Cuando nuestros diputados querían «dar su sangre por defender al Papa Pío IX»
Al ser España en aquella época, a mediados del XIX, una 'nación católica', todo lo que tenía que ver con el Papa se consideraba «un asunto de familia»
La proclamación de la república en Roma, en 1848, supuso el exilio del Papa Pío IX a la ciudad de Gaeta, y el comienzo del fin del poder temporal de los papas. El respaldo o no al pontífice frente al nuevo gobierno italiano «fue el punto esencial de la política española en aquellos años», ya que marcó la división ideológica entre dos grandes grupos, según asegura el historiador del CSIC Fernando García Sanz. Los moderados, de hecho, apoyaron el envío de tropas para restituir el poder del pontífice en 1849. Un hecho muy relevante, ya que «fue la última vez que España enviaba tropas para intervenir en un conflicto en Europa hasta la guerra de Yugoslavia, al final del siglo XX», según García Sanz. Una intervención en la que nuestro país colaboró con Francia y Austria y que logró que Pío IX volviera a gobernar Roma, al derrotar a los republicanos.
Al ser España en aquella época una 'nación católica', todo lo que tenía que ver con el Papa se consideraba «un asunto de familia», algo que despertaba sentimientos encontrados en uno y otro bando. De hecho, en el Congreso de los Diputados algunos parlamentarios se mostraban dispuestos a «dar nuestra sangre para defender al Papa». Frente a ellos, desde el grupo progresista se insistía en que «la autoridad de la Iglesia no se menoscaba por tener menos tierra». Quien asumió el gobierno a partir de 1856, el general O’Donnell, ya no era partidario de mantener el cada vez más reducido poder temporal del Papa, aunque hiciera tímidas protestas ante la desaparición de los estados pontificios.
La realidad es que al llegar el 20 de septiembre de 1870, cuando las tropas de Garibaldi entran en la ciudad de Roma y acaban con el gobierno pontificio, España no hace nada por defenderlo. El general Serrano, regente del país a la espera de un nuevo rey, tiene otros problemas por delante y nadie mueve un dedo por frenar a quienes arrebatan el poder temporal al Papa.
Las relaciones diplomáticas con España
La desaparición de los estados pontificios y el enfrentamiento directo del Papa Pío IX con el liberalismo, hasta el punto de prohibir a los católicos participar en la política italiana, afecta a España. Mateo Sagasta, quien preside el consejo de ministros en España desde 1871, se enfrenta en esos momentos a una guerra en Cuba y a la sublevación carlista, un conflicto que tiene un trasfondo religioso importante.
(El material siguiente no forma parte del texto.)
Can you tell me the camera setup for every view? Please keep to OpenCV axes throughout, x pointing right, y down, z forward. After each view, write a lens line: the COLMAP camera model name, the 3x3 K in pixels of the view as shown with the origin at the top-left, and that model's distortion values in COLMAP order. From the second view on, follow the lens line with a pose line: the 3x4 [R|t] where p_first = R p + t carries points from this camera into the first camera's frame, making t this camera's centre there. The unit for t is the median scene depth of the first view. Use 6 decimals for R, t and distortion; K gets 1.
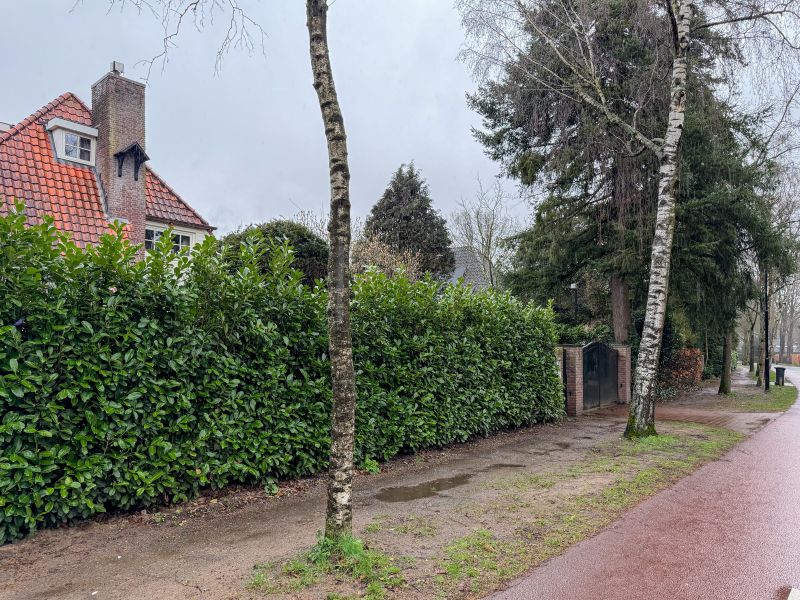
lens RADIAL K [[585.5, 0, 399.9], [0, 585.5, 327.9], [0, 0, 1]] dist [0.148716, -0.277444]
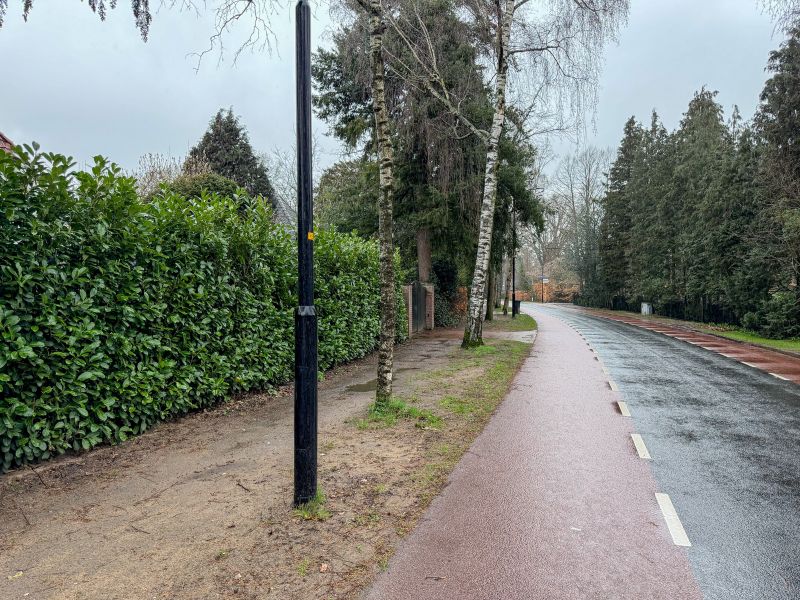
lens RADIAL K [[574.7, 0, 403.4], [0, 574.7, 303.5], [0, 0, 1]] dist [0.189243, -0.249842]
pose [[0.917580, -0.024833, 0.396776, -0.290660], [0.002321, 0.998365, 0.057119, 0.001457], [-0.397545, -0.051491, 0.916137, -0.183122]]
Por ello, las relaciones con la Santa Sede se cuidan especialmente, para evitar dar soporte ideológico a los tradicionalistas.
La diplomacia de España con la Santa Sede y con Italia es esencial en esos años. De hecho, el historiador Fernando García Sanz asegura que «España solo tiene dos embajadas permanentes de alto rango, que son París y Roma», por todas las implicaciones que tienen en la política nacional. A Roma se envía a políticos con experiencia, ex jefes de Gobierno o personas que han ejercido anteriormente como ministros. Por el palacio de Piazza di Spagna desfilan Ríos Rosas, Istùriz, Sartorious o Benavides, entre otros grandes nombres.
El periodo dorado de la diplomacia española en Roma se sitúa entre 1887 y 1895. García Sanz afirma que Italia ve en España una vía para llegar a solucionar el enfrentamiento con la Santa Sede. El presidente del Gobierno italiano le pide a España que le ayude en la negociación. De hecho, es con Rafael Merry Del Val como embajador, entre 1893 y 1901, cuando se producen los contactos directos para una negociación que no fructificará hasta los acuerdos de Letrán, en 1929. Se ponía fin así a «la cuestión romana», que había polarizado la política española durante toda la segunda parte del siglo XIX y principios del XX.
El historiador Fernando García Sanz ha presentado esta visión de las relaciones entre España y la Santa Sede dentro de un ciclo de conferencias que conmemora los 400 años del Palacio de España. Ha sido organizado por la Embajada de España ante la Santa Sede, en colaboración con la Escuela Española de Historia y Arqueología en Roma, del CSIC. El encuentro estuvo presidido por la embajadora de España ante la Santa Sede, Isabel Celaá.